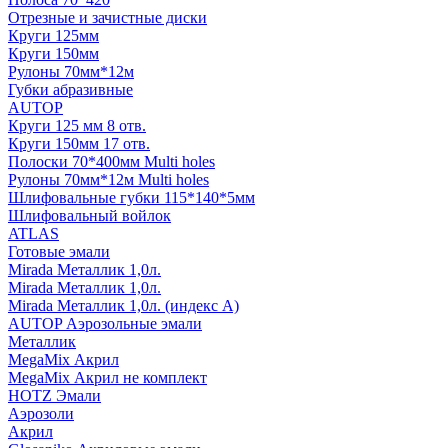
Отрезные и зачистные диски
Круги 125мм
Круги 150мм
Рулоны 70мм*12м
Губки абразивные
AUTOP
Круги 125 мм 8 отв.
Круги 150мм 17 отв.
Полоски 70*400мм Multi holes
Рулоны 70мм*12м Multi holes
Шлифовальные губки 115*140*5мм
Шлифовальный войлок
ATLAS
Готовые эмали
Mirada Металлик 1,0л.
Mirada Металлик 1,0л.
Mirada Металлик 1,0л. (индекс А)
AUTOP Аэрозольные эмали
Металлик
MegaMix Акрил
MegaMix Акрил не комплект
HOTZ Эмали
Аэрозоли
Акрил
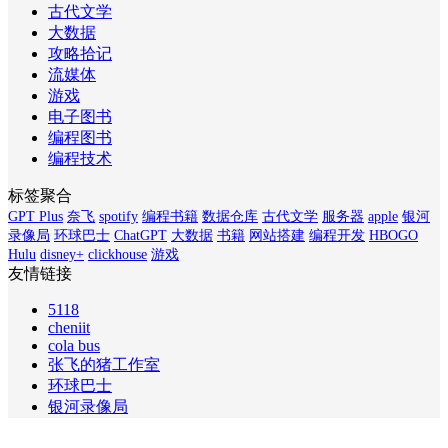
古代文学
大数据
攻略拾记
流媒体
游戏
电子图书
编程图书
编程技术
标签聚合
GPT Plus
奈飞
spotify
编程书籍
数据仓库
古代文学
服务器
apple
银河
录像局
环球巴士
ChatGPT
大数据
书籍
网站搭建
编程开发
HBOGO
Hulu
disney+
clickhouse
游戏
友情链接
5118
cheniit
cola bus
张飞的猪工作室
环球巴士
银河录像局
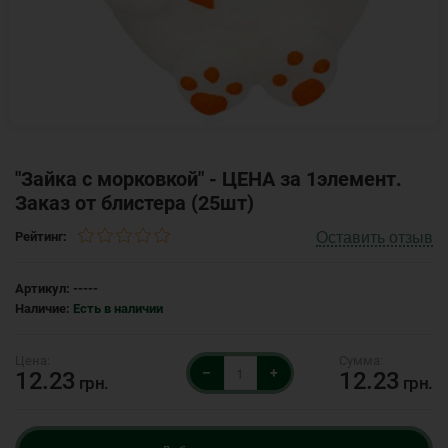
"Зайка с морковкой" - ЦЕНА за 1элемент.
Заказ от блистера (25шт)
Оставить отзыв
Рейтинг:
Артикул:
-----
Наличие:
Есть в наличии
–
+
12.23
12.23
грн.
грн.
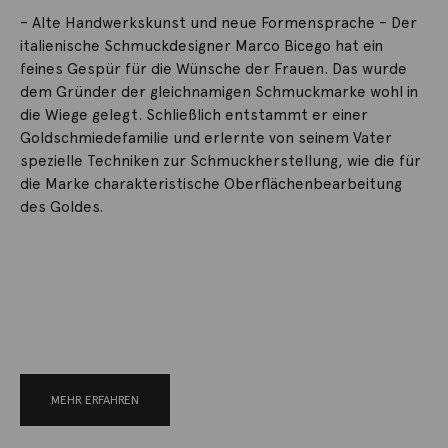
– Alte Handwerkskunst und neue Formensprache – Der
italienische Schmuckdesigner Marco Bicego hat ein
feines Gespür für die Wünsche der Frauen. Das wurde
dem Gründer der gleichnamigen Schmuckmarke wohl in
die Wiege gelegt. Schließlich entstammt er einer
Goldschmiedefamilie und erlernte von seinem Vater
spezielle Techniken zur Schmuckherstellung, wie die für
die Marke charakteristische Oberflächenbearbeitung
des Goldes.
MEHR ERFAHREN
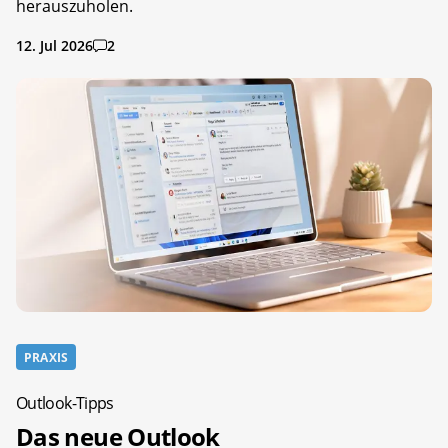
herauszuholen.
12. Jul 2026
2
PRAXIS
Outlook-Tipps
Das neue Outlook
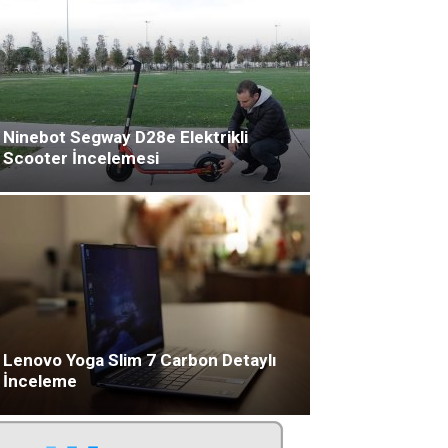
Ninebot Segway D28e Elektrikli
Scooter İncelemesi
Lenovo Yoga Slim 7 Carbon Detaylı
İnceleme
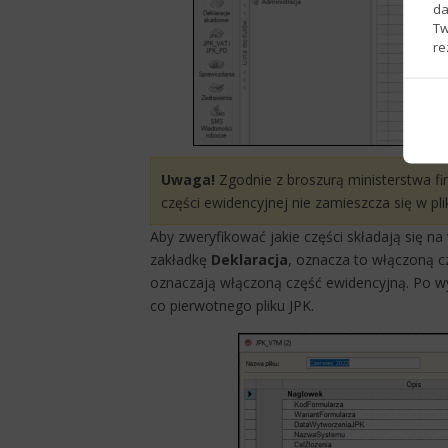
da
Tw
re
​Uwaga!
Zgodnie z broszurą ministerstwa fi
części ewidencyjnej nie zamieszcza się w pli
Aby zweryfikować jakie części składają się na
zakładkę
Deklaracja
, oznacza to włączoną c
oznaczają włączoną część ewidencyjną. Po wy
co pierwotnego pliku JPK.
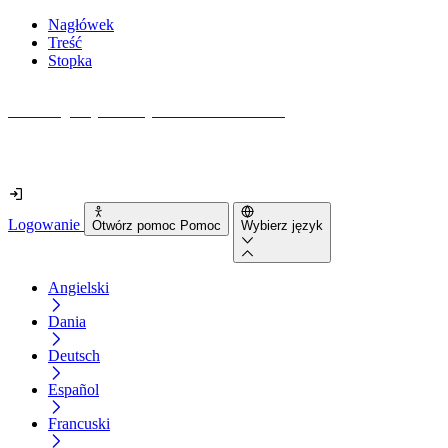
Nagłówek
Treść
Stopka
Jak dostępna jest Twoja strona internetowa?
Dowiedz się w mniej niż 2 minuty
Logowanie
Otwórz pomoc Pomoc
Wybierz język
Angielski
Dania
Deutsch
Español
Francuski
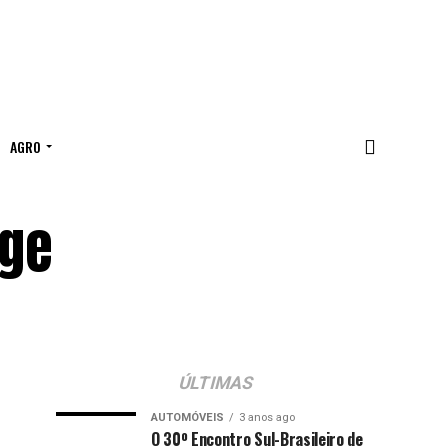
AGRO
ige
ÚLTIMAS
AUTOMÓVEIS
3 anos ago
O 30º Encontro Sul-Brasileiro de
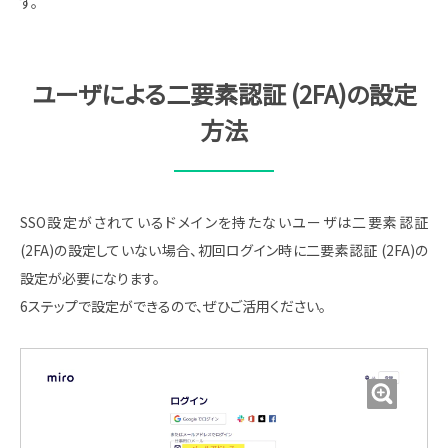
す。
ユーザによる二要素認証 (2FA)の設定
方法
SSO設定がされているドメインを持たないユーザは二要素認証
(2FA)の設定していない場合、初回ログイン時に二要素認証 (2FA)の
設定が必要になります。
6ステップで設定ができるので、ぜひご活用ください。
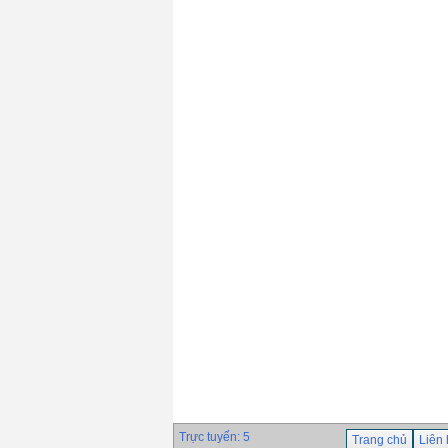
Trực tuyến: 5
Trang chủ
Liên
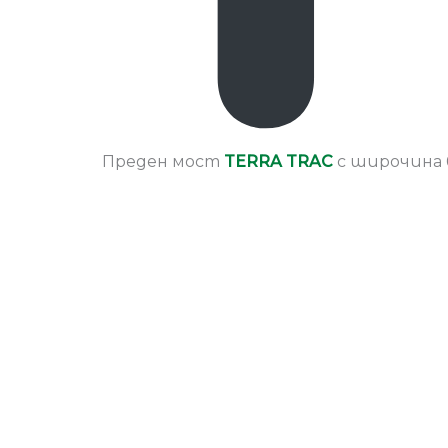
Преден мост
TERRA TRAC
с широчина 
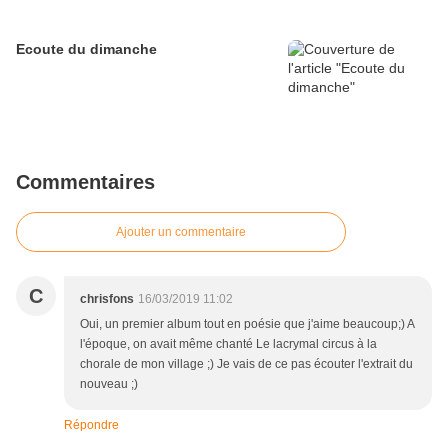
Ecoute du dimanche
Commentaires
Ajouter un commentaire
C
chrisfons
16/03/2019 11:02
Oui, un premier album tout en poésie que j'aime beaucoup;) A
l'époque, on avait même chanté Le lacrymal circus à la
chorale de mon village ;) Je vais de ce pas écouter l'extrait du
nouveau ;)
Répondre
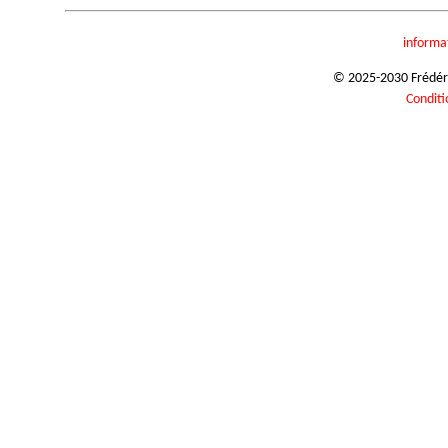
informa
© 2025-2030 Frédéric
Conditi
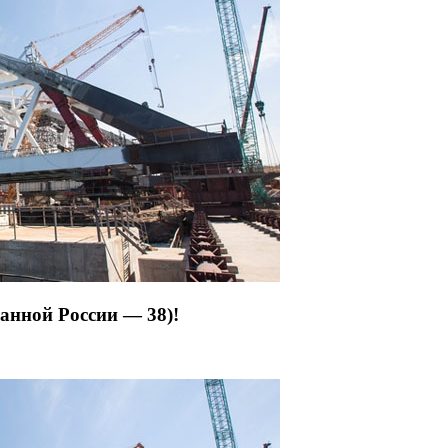
анной России — 38)!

→ **PROBLEM STATEMENT**: Output the data above exactly; pictures do not belong in the copy.

→ **RESPONSE BELOW**:
Отрезные и зачистные диски
Круги 125мм
Круги 150мм
Рулоны 70мм*12м
Губки абразивные
AUTOP
Круги 125 мм 8 отв.
Круги 150мм 17 отв.
Полоски 70*400мм Multi holes
Рулоны 70мм*12м Multi holes
Шлифовальные губки 115*140*5мм
Шлифовальный войлок
ATLAS
Готовые эмали
Mirada Металлик 1,0л.
Mirada Металлик 1,0л.
Mirada Металлик 1,0л. (индекс А)
AUTOP Аэрозольные эмали
Металлик
MegaMix Акрил
MegaMix Акрил не комплект
HOTZ Эмали
Аэрозоли
Акрил
古代文学
大数据
攻略拾记
流媒体
游戏
电子图书
编程图书
编程技术
标签聚合
GPT Plus
奈飞
spotify
编程书籍
数据仓库
古代文学
服务器
apple
银河
录像局
环球巴士
ChatGPT
大数据
书籍
网站搭建
编程开发
HBOGO
Hulu
disney+
clickhouse
游戏
友情链接
5118
cheniit
cola bus
张飞的猪工作室
环球巴士
银河录像局
"Зайка с морковкой" - ЦЕНА за 1элемент.
Заказ от блистера (25шт)
Оставить отзыв
Рейтинг:
Артикул:
-----
Наличие:
Есть в наличии
–
+
12.23
12.23
грн.
грн.
– Alte Handwerkskunst und neue Formensprache – Der
italienische Schmuckdesigner Marco Bicego hat ein
feines Gespür für die Wünsche der Frauen. Das wurde
dem Gründer der gleichnamigen Schmuckmarke wohl in
die Wiege gelegt. Schließlich entstammt er einer
Goldschmiedefamilie und erlernte von seinem Vater
spezielle Techniken zur Schmuckherstellung, wie die für
die Marke charakteristische Oberflächenbearbeitung
des Goldes.
MEHR ERFAHREN
herauszuholen.
12. Jul 2026
2
PRAXIS
Outlook-Tipps
Das neue Outlook
Ninebot Segway D28e Elektrikli
Scooter İncelemesi
Lenovo Yoga Slim 7 Carbon Detaylı
İnceleme
da
Tw
re
​Uwaga!
Zgodnie z broszurą ministerstwa fi
części ewidencyjnej nie zamieszcza się w pli
Aby zweryfikować jakie części składają się na
zakładkę
Deklaracja
, oznacza to włączoną c
oznaczają włączoną część ewidencyjną. Po wy
co pierwotnego pliku JPK.
Nagłówek
Treść
Stopka
Jak dostępna jest Twoja strona internetowa?
Dowiedz się w mniej niż 2 minuty
Logowanie
Otwórz pomoc Pomoc
Wybierz język
Angielski
Dania
Deutsch
Español
Francuski
AGRO
ige
ÚLTIMAS
AUTOMÓVEIS
3 anos ago
O 30º Encontro Sul-Brasileiro de
す。
ユーザによる二要素認証 (2FA)の設定
方法
SSO設定がされているドメインを持たないユーザは二要素認証
(2FA)の設定していない場合、初回ログイン時に二要素認証 (2FA)の
設定が必要になります。
6ステップで設定ができるので、ぜひご活用ください。
Trực tuyến: 5
Trang chủ
Liên
Преден мост
TERRA TRAC
с широчина 
Ecoute du dimanche
Commentaires
Ajouter un commentaire
C
chrisfons
16/03/2019 11:02
Oui, un premier album tout en poésie que j'aime beaucoup;) A
l'époque, on avait même chanté Le lacrymal circus à la
chorale de mon village ;) Je vais de ce pas écouter l'extrait du
nouveau ;)
Répondre
informa
© 2025-2030 Frédéric
Conditi
анной России — 38)!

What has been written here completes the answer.